(EXERCISE AIM):
Edit the entries below by replacing "categories" with "groups" at every occurrence, leaving all other text unchanged. Leave out the pictures when you reproduce the entries.

★ ★ ★

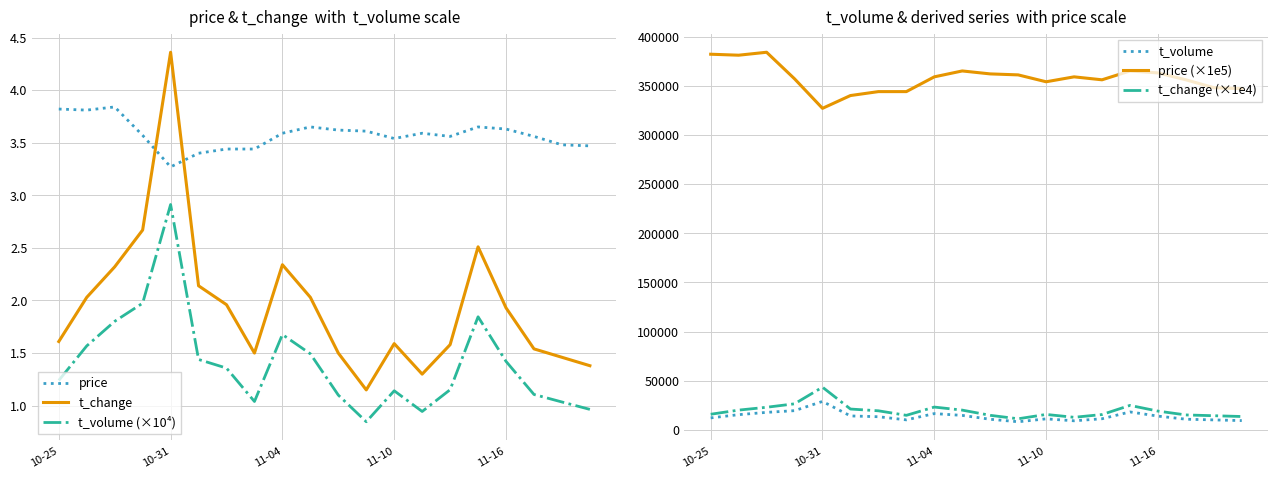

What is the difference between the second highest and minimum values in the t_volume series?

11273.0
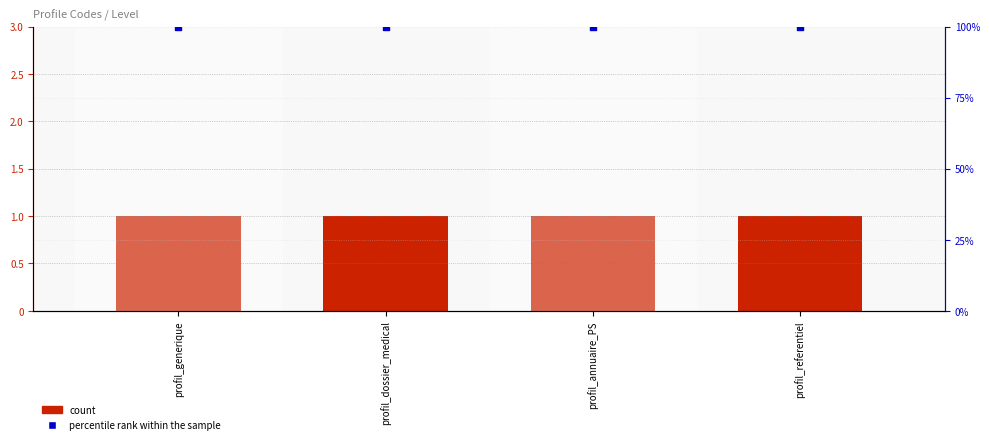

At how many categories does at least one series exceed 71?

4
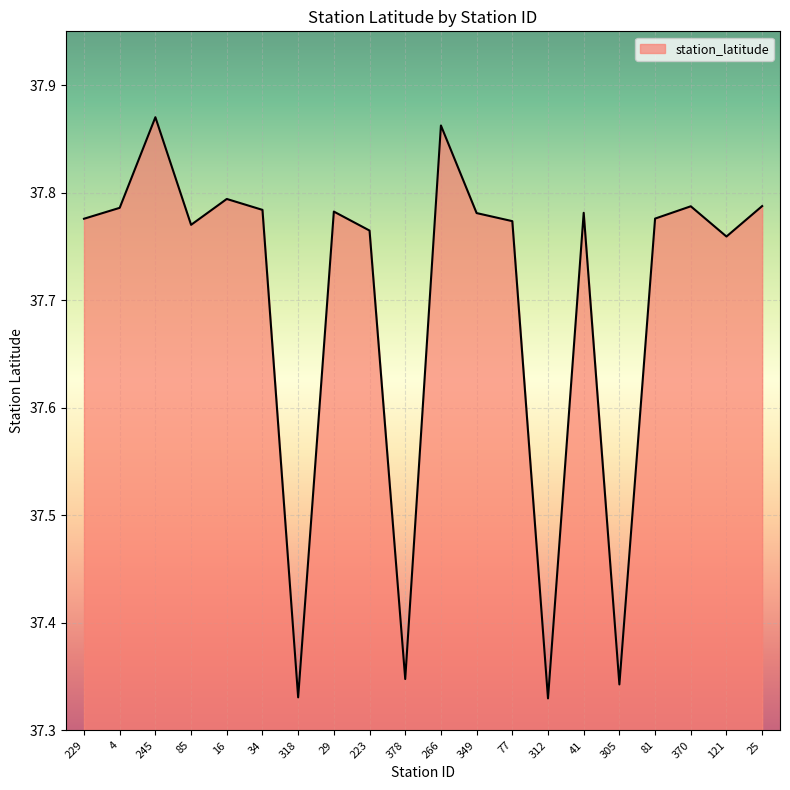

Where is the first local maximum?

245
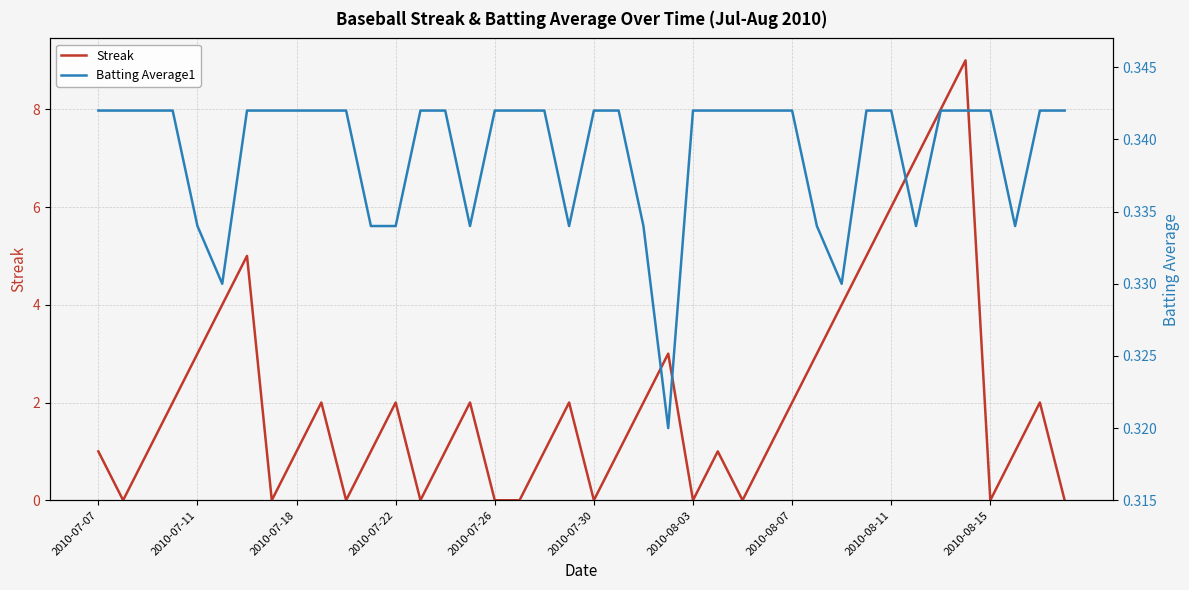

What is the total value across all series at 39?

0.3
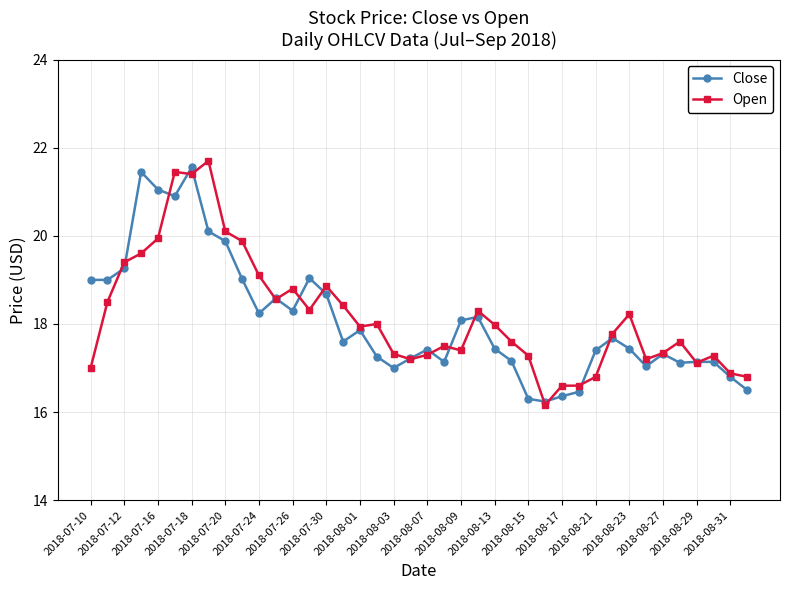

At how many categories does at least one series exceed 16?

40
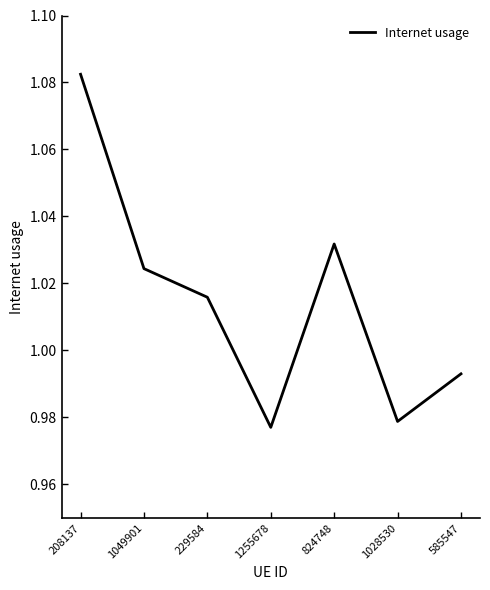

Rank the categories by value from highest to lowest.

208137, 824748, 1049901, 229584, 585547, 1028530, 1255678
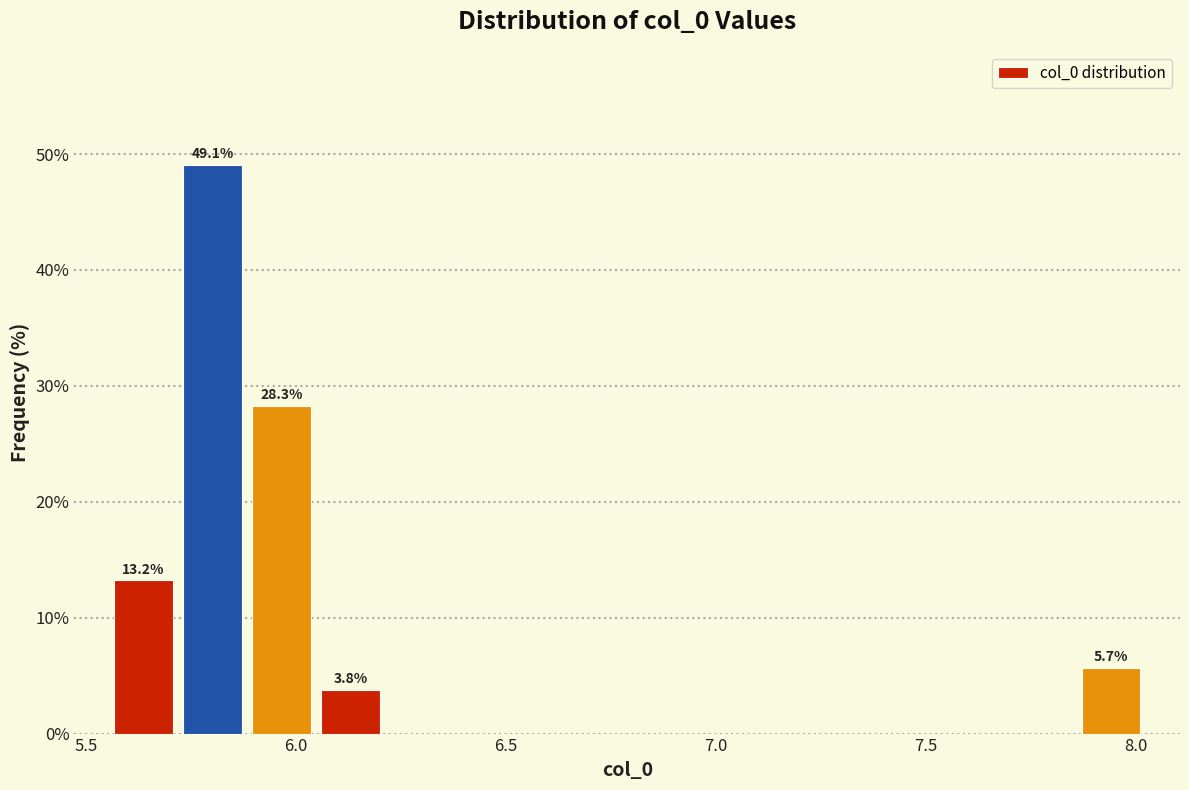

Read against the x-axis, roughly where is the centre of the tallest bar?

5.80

★ ★ ★

(RESPONSE BELOW):
What is the difference between the second highest and minimum values in the t_volume series?

11273.0

At how many groups does at least one series exceed 71?

4

Where is the first local maximum?

245

What is the total value across all series at 39?

0.3

At how many groups does at least one series exceed 16?

40

Rank the groups by value from highest to lowest.

208137, 824748, 1049901, 229584, 585547, 1028530, 1255678

Read against the x-axis, roughly where is the centre of the tallest bar?

5.80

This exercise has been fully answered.